The present invention relates to a safety switch.
Safety switches are well known, and are typically used to prevent access to for example electromechanical machinery when that machinery is in operation. In a conventional arrangement the safety switch is mounted on a doorpost of a machinery guard, and an actuator for the safety switch is mounted on a corresponding door. When the door is closed the actuator engages with the safety switch, which in turn closes a set of electrical contacts which allow power to be supplied to the machinery. This arrangement ensures that power can only be supplied to the machinery when the guard door is shut. When the guard door is opened, the actuator disengages from (i.e. is withdrawn from) the safety switch, thereby opening the electrical contacts and cutting off the supply of power to the machinery.
A typical safety switch comprises a body, in which is provided a set of contacts fixed in position relative to the body. An axially slideable plunger is mounted inside the body, and is moveable relative to the body. The plunger (or another plunger in contact with the plunger, for example a contact block plunger) is provided with another set of contacts. The plunger is biased towards a cam arrangement or other control arrangement by a biasing element, such as a spring. The actuator mentioned above is arranged to engage with the cam arrangement. DE102004038488 discloses an example of a safety switch having a contact block plunger that is movable in response to engagement or withdrawal of an actuator to effectuate the making or breaking of the electrical connection of the safety switch.
In many safety switches, if the actuator is not engaged with the can arrangement (e.g. if the actuator is not engaged with the safety switch), the cam arrangement is arranged to prevent the contacts on the plunger coming into contact with the contacts in the body of the switch by preventing movement of the plunger (i.e. the plunger is kept in a first plunger position). By preventing the contacts from contacting one another, the switch cannot conduct electricity while the actuator is not engaged with the cam arrangement.
Bringing the actuator into engagement with the cam arrangement causes the cam arrangement to rotate, which in turn causes the plunger (which is biased toward the cam arrangement) to move into a notch provided in the cam arrangement. The plunger is then in a second plunger position. When the plunger moves into the notch, the contacts on the plunger are brought into contact with the contacts of the body of the switch, allowing electricity to flow through the safety switch.

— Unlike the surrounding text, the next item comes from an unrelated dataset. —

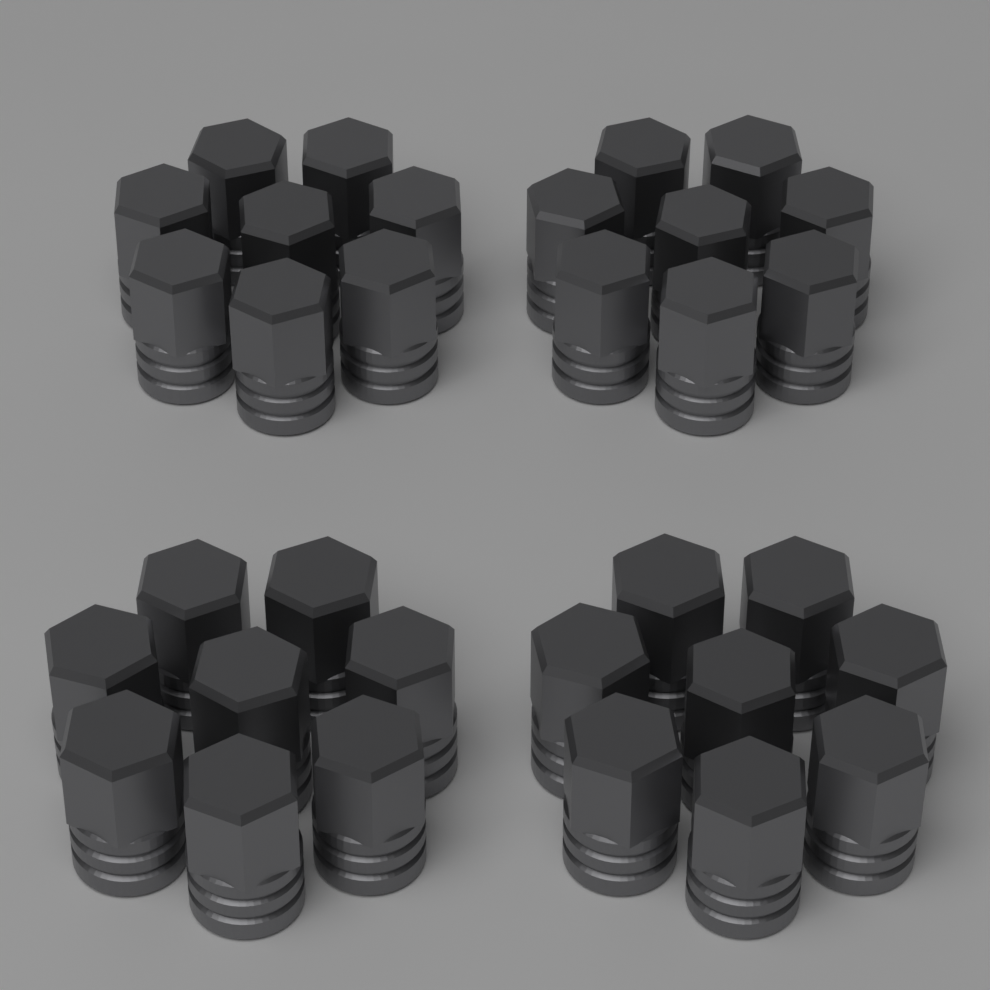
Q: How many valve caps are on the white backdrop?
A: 32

In many safety switches, the plunger is provided with two independent bridge contacts, which are moveable (e.g. with movement of the plunger) to each bridge to fixed contacts provided in the body of the safety switch. The use of two bridge contacts and corresponding fixed contacts provides some redundancy and/or added safety functionality. A safety switch, or a configuration of which the safety switch is a part, is frequently configured so that both bridge contacts of the plunger need to be brought into electrical connection with their respective fixed contacts in the body of the safety for the safety switch as a whole to conduct electricity (or, more generally, for the arrangement of which the safety switch is a part to, as a whole, conduct electricity). If damage to the safety switch results in one of the bridge contacts becoming deformed or damaged or the like, or simply not moveable into connection with the respective fixed contacts, the safety switch as a whole, or an arrangement of which the safety switch forms a part, cannot conduct electricity.

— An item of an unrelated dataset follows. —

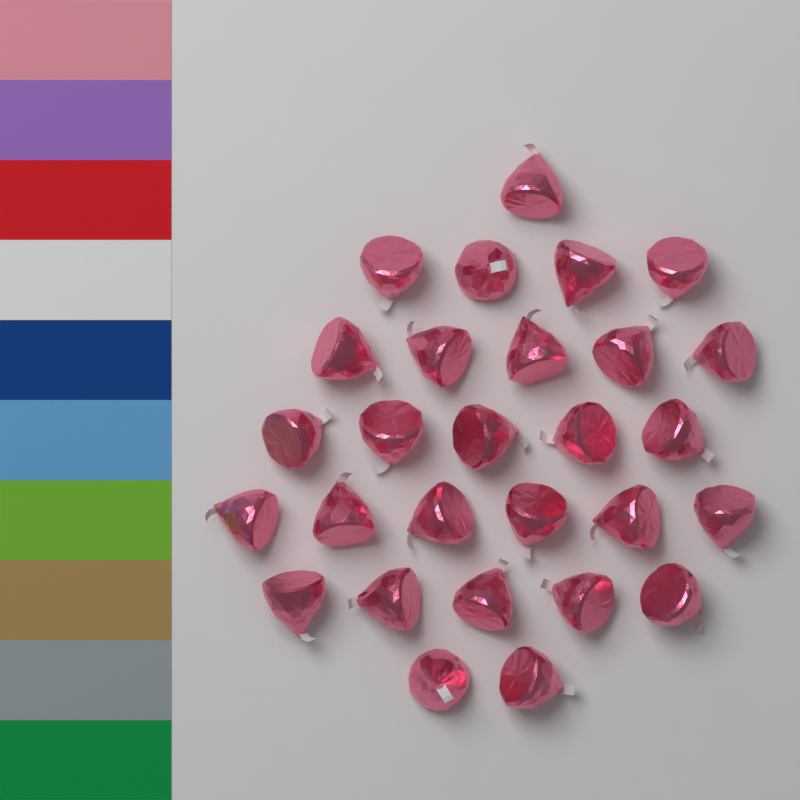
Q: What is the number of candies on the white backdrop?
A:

The use of two bridge contacts and corresponding fixed contacts improves the safety and functionality of a safety switch. However, the safety and functionality could be further improved. For instance, one or more parts of the safety switch may become damaged or destroyed, and the damage or destruction may result in the bridge contacts of the contact block plunger being brought into and/or kept in contact with the fixed contacts of the body of the safety switch. Thus, even though the safety switch is damaged, the safety switch, or a configuration of which the switch forms a part, may still be in a conductive state. This may be the case even if an actuator is not engaged with the safety switch. In theory at least, this means that a user could enter a machinery guard while the machinery inside is still powered and/or operating, defeating the purpose of the safety switch. It is desirable to avoid this situation.
One solution to the above-mentioned problem is to provide more than one safety switch. If one switch is damaged, the other might still be operational. However, this can lead to cost implications, such as the need to purchase an additional safety switch, and to install and maintain this additional safety switch. Furthermore, in some situations it may be difficult to install a further safety switch due to spatial limitations or the like.
It is therefore an object of the present invention to provide an improved or alternative safety switch or safety switch assembly which may overcome or substantially mitigate at least one disadvantage of the prior art, whether identified herein or elsewhere.